Alfalfa weevil populations appear to be unusually high this spring and treatments do not seem as effective as in years past, a Kansas State University entomologist said.
"Alfalfa weevil infestations continue to cause concern in southwest, south central and north central Kansas," said Jeff Whitworth, entomology specialist with K-State Research and Extension. "This is the largest population of weevils that I´ve seen in at least 10 to 12 years in Kansas."
In a typical year, it would be common to find one larvae per two to three stems, he said. This year, however, two to three larvae per stem are common, especially south of Interstate 70.
Whitworth said that inconsistent insecticide results have sparked talk among some producers of insecticide resistance.

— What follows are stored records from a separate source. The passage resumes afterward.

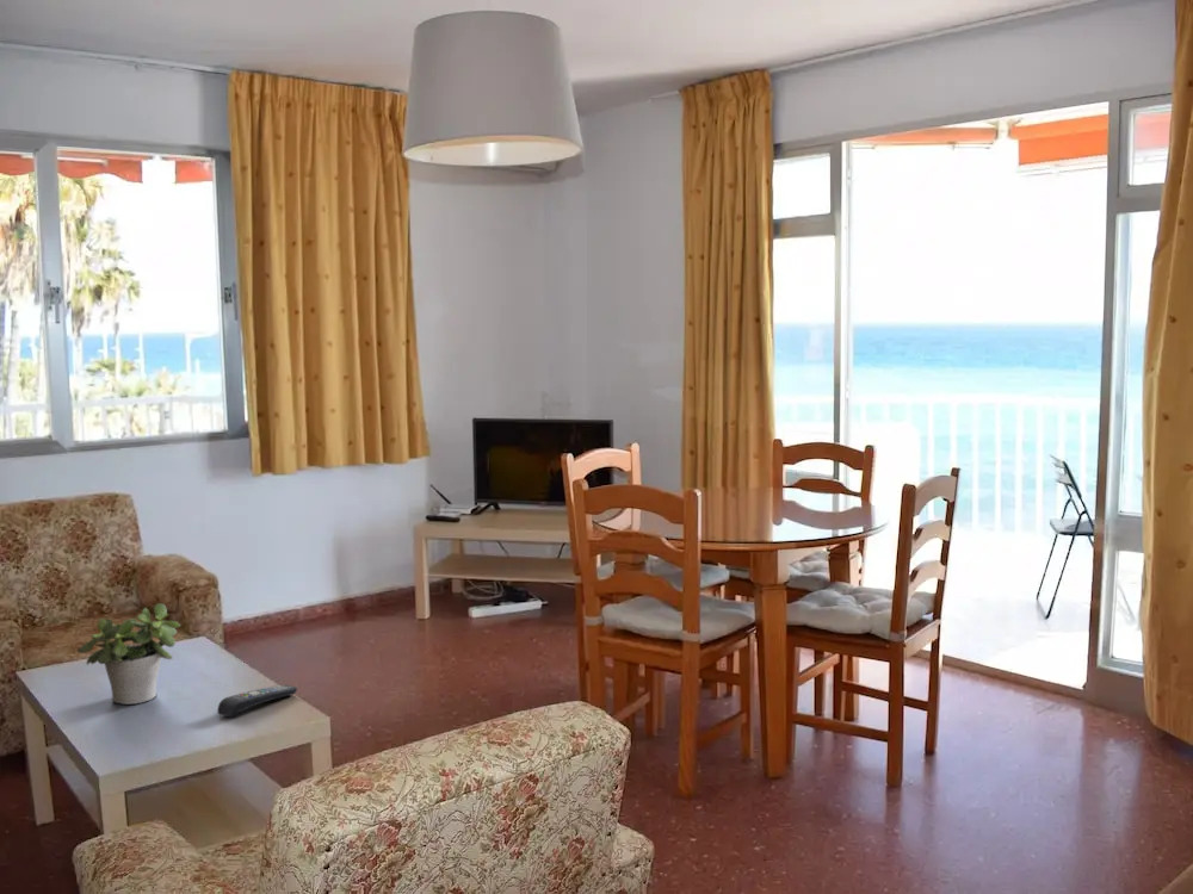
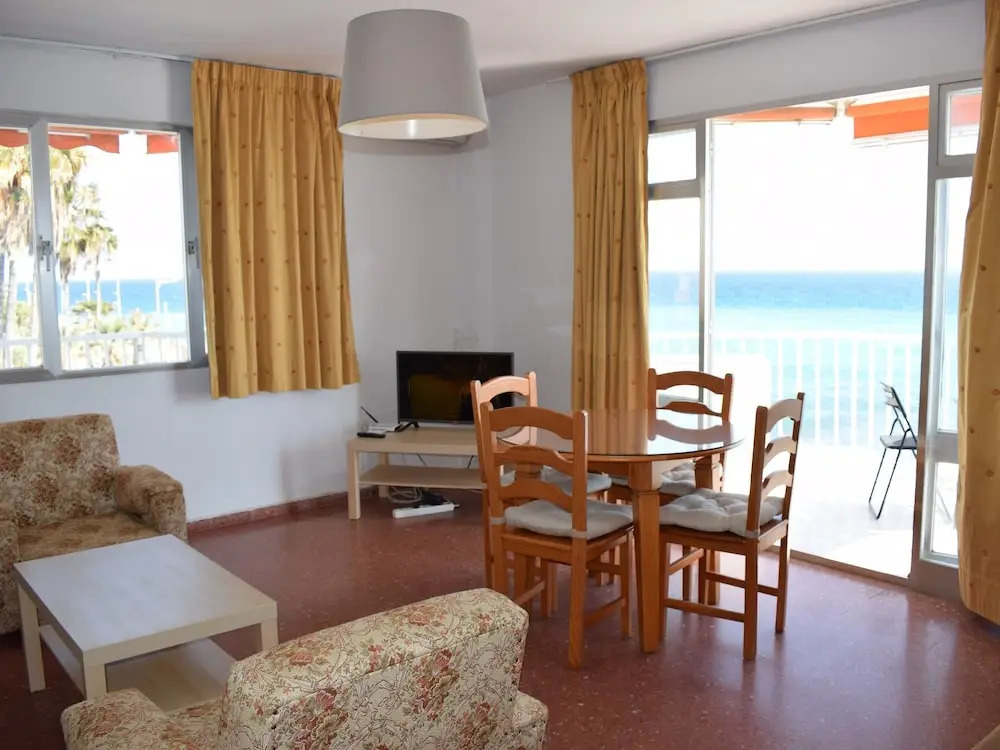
- potted plant [76,602,181,706]
- remote control [217,683,298,718]
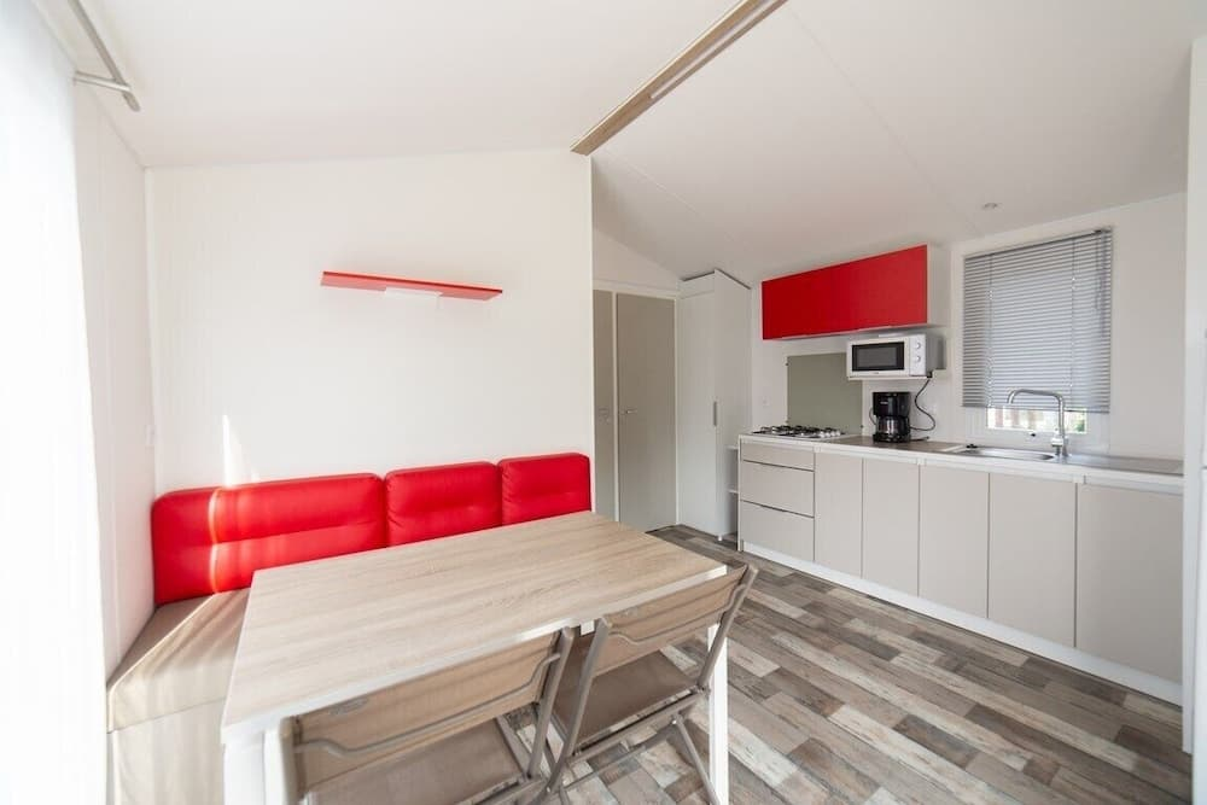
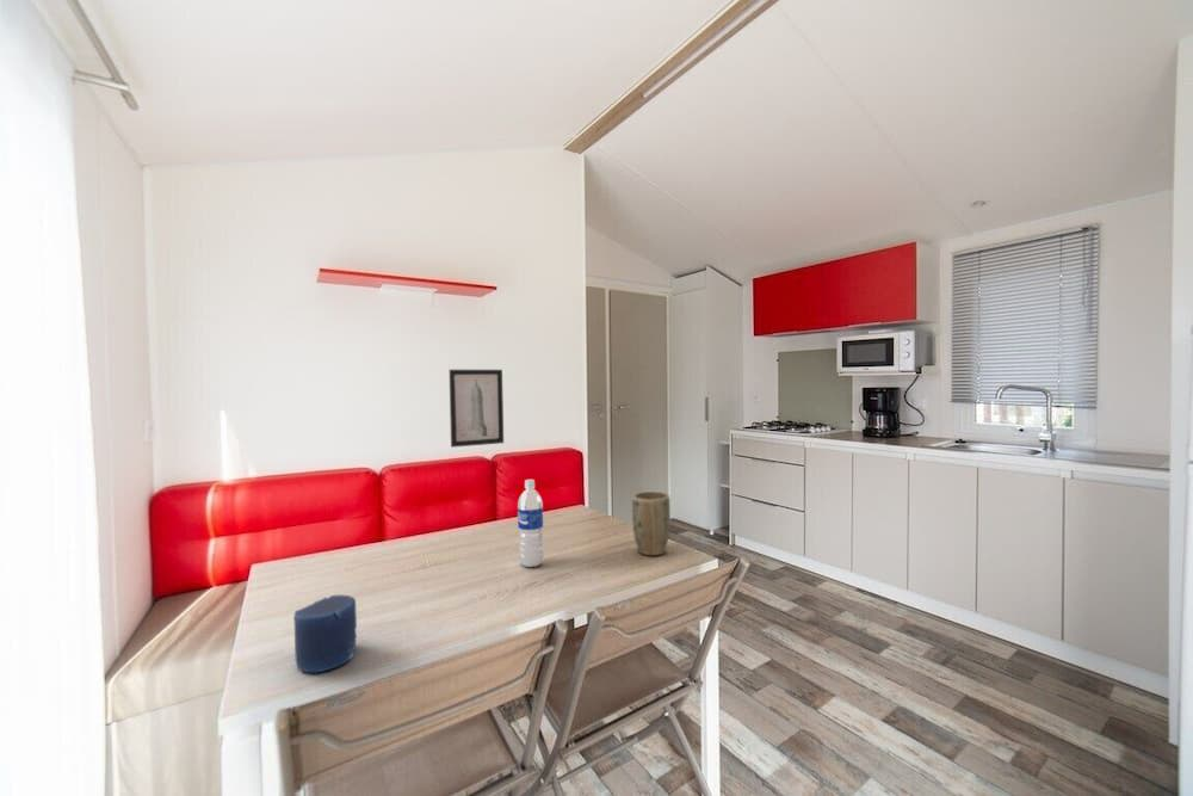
+ candle [293,593,358,674]
+ plant pot [631,490,672,556]
+ wall art [449,369,505,449]
+ water bottle [517,479,544,568]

He believes, however, the large number of larvae is probably due to a combination of a massive infestation that continued to hatch over a three- to four-week time frame and variable weather including hot, dry periods and cool, wet periods that likely contributed to the inconsistent insecticidal efficacy.
"Most products provided 60 to 75 percent control, but with infestation levels like we have this year, this may not seem like acceptable performance," he said. "But there is no comparison to untreated fields that have little left to harvest."
Whitworth said that larvae in south and central Kansas will likely start to pupate in the next seven days or so, thus feeding and consequent damage will not continue at the same level as in the past three weeks.
"If you have already treated once or twice but are still not satisfied with the control, if you´re within 10 days of harvesting, it may be best just to cut a little early instead of re-treating," he said. "If you do treat with an insecticide, always pay attention to the pre-harvest interval (PHI) on the label. If you did treat but there are still a considerable number of larvae feeding in the field, you may want to pay close attention under the windrows after it is swathed. There may be more adults in the fields than in past years and they will feed in new growth until it gets warm enough to drive them from the alfalfa to their over-summering sites."